Abstract:In many machine learning applications, it is necessary to meaningfully aggregate, through alignment, different but related datasets. Optimal transport (OT)-based approaches pose alignment as a divergence minimization problem: the aim is to transform a source dataset to match a target dataset using the Wasserstein distance as a divergence measure. We introduce a hierarchical formulation of OT which leverages clustered structure in data to improve alignment in noisy, ambiguous, or multimodal settings. To solve this numerically, we propose a distributed ADMM algorithm that also exploits the Sinkhorn distance, thus it has an efficient computational complexity that scales quadratically with the size of the largest cluster. When the transformation between two datasets is unitary, we provide performance guarantees that describe when and how well aligned cluster correspondences can be recovered with our formulation, as well as provide worst-case dataset geometry for such a strategy.
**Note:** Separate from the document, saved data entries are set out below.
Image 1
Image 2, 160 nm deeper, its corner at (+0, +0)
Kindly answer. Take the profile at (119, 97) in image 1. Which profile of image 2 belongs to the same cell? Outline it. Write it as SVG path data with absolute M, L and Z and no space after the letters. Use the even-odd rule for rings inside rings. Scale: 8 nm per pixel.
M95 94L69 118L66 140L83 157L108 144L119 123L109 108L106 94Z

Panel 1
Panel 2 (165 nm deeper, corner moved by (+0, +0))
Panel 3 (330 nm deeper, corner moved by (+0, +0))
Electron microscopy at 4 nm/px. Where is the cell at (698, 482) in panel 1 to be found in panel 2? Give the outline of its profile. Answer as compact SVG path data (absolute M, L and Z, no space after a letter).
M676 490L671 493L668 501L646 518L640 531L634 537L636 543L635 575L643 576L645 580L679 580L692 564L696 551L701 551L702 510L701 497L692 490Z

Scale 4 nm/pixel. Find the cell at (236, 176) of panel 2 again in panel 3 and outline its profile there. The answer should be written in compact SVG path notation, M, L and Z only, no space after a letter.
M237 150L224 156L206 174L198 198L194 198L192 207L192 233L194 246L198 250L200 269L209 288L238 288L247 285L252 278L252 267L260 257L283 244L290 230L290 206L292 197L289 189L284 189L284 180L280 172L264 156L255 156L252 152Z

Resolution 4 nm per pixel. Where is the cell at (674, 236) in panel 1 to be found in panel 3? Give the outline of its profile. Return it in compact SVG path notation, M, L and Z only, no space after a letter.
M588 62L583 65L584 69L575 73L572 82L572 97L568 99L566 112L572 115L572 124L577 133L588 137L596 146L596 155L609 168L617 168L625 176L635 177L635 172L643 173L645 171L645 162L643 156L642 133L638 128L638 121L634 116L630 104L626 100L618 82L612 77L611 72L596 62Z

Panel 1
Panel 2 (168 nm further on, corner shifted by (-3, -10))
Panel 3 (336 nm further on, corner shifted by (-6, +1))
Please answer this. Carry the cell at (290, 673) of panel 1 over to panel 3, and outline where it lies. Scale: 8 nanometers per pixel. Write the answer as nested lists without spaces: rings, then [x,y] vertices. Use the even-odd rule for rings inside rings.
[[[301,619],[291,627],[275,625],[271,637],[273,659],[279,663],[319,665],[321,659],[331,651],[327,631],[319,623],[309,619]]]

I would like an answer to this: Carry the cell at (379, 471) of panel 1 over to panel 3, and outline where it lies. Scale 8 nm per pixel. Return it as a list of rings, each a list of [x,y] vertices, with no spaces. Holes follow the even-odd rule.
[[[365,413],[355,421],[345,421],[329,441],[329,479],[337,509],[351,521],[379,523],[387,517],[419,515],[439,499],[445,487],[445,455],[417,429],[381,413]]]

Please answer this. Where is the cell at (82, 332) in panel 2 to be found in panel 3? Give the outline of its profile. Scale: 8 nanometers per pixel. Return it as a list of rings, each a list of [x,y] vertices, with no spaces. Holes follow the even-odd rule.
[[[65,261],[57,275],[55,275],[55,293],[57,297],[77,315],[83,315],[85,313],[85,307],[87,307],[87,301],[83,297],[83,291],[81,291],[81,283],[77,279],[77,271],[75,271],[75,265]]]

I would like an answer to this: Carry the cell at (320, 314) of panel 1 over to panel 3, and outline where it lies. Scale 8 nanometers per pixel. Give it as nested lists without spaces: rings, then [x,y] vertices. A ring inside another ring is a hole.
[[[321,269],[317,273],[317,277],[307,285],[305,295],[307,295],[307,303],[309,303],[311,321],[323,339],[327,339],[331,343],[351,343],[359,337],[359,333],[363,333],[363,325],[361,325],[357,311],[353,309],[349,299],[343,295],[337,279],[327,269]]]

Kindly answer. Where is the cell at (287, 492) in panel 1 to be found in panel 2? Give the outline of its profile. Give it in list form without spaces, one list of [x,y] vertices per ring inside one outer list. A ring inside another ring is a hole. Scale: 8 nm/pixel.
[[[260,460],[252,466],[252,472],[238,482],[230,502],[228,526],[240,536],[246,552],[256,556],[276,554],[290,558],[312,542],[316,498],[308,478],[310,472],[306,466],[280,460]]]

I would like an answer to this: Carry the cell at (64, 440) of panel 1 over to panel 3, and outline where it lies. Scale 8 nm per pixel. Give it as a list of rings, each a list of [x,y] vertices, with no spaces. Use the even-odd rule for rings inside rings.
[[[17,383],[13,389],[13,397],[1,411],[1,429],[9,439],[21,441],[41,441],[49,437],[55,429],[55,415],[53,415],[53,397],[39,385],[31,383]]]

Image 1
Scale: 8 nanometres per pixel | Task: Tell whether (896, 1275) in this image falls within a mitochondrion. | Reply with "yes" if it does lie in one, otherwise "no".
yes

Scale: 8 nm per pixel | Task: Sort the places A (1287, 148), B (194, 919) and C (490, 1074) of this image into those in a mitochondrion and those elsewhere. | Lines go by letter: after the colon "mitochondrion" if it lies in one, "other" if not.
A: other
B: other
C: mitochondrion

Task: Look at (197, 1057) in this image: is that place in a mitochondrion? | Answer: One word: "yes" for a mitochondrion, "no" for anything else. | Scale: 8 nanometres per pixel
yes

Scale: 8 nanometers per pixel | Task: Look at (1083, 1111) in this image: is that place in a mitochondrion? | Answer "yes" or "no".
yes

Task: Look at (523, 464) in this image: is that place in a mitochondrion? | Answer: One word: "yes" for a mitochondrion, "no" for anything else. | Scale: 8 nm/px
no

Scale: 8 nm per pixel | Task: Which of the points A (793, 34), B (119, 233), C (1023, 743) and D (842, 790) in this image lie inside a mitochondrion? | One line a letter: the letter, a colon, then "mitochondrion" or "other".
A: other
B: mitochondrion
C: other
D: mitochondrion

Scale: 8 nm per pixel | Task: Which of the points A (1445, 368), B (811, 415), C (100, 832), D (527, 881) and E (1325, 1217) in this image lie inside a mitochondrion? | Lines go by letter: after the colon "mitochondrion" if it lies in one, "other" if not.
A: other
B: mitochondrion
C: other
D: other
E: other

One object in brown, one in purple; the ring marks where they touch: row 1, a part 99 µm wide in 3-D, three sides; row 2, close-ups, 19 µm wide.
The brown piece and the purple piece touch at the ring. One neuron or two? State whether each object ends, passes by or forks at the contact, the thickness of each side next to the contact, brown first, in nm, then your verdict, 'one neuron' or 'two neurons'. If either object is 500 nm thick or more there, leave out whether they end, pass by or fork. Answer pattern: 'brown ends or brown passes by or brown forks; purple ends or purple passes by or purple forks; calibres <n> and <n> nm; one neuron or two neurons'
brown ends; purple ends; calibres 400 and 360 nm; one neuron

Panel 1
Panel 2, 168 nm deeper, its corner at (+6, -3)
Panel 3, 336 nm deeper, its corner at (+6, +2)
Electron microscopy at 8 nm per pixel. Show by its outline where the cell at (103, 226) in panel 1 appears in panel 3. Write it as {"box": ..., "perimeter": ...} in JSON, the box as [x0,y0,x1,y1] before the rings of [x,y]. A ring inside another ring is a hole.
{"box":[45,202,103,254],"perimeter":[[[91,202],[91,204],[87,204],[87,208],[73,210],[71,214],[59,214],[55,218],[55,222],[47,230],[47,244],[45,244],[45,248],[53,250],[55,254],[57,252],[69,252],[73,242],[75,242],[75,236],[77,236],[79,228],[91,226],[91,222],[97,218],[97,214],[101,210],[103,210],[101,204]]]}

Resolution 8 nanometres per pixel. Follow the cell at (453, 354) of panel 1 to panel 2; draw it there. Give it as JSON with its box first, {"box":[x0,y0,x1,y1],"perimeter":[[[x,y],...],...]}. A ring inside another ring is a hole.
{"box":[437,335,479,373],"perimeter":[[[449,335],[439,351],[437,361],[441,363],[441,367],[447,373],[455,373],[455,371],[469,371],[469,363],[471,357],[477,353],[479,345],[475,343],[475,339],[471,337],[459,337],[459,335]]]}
We apply this method to synthetic datasets that model data as mixtures of low-rank Gaussians and study the impact that different geometric properties of the data have on alignment. Next, we applied our approach to a neural decoding application where the goal is to predict movement directions and instantaneous velocities from populations of neurons in the macaque primary motor cortex. Our results demonstrate that when clustered structure exists in datasets, and is consistent across trials or time points, a hierarchical alignment strategy that leverages such structure can provide significant improvements in cross-domain alignment.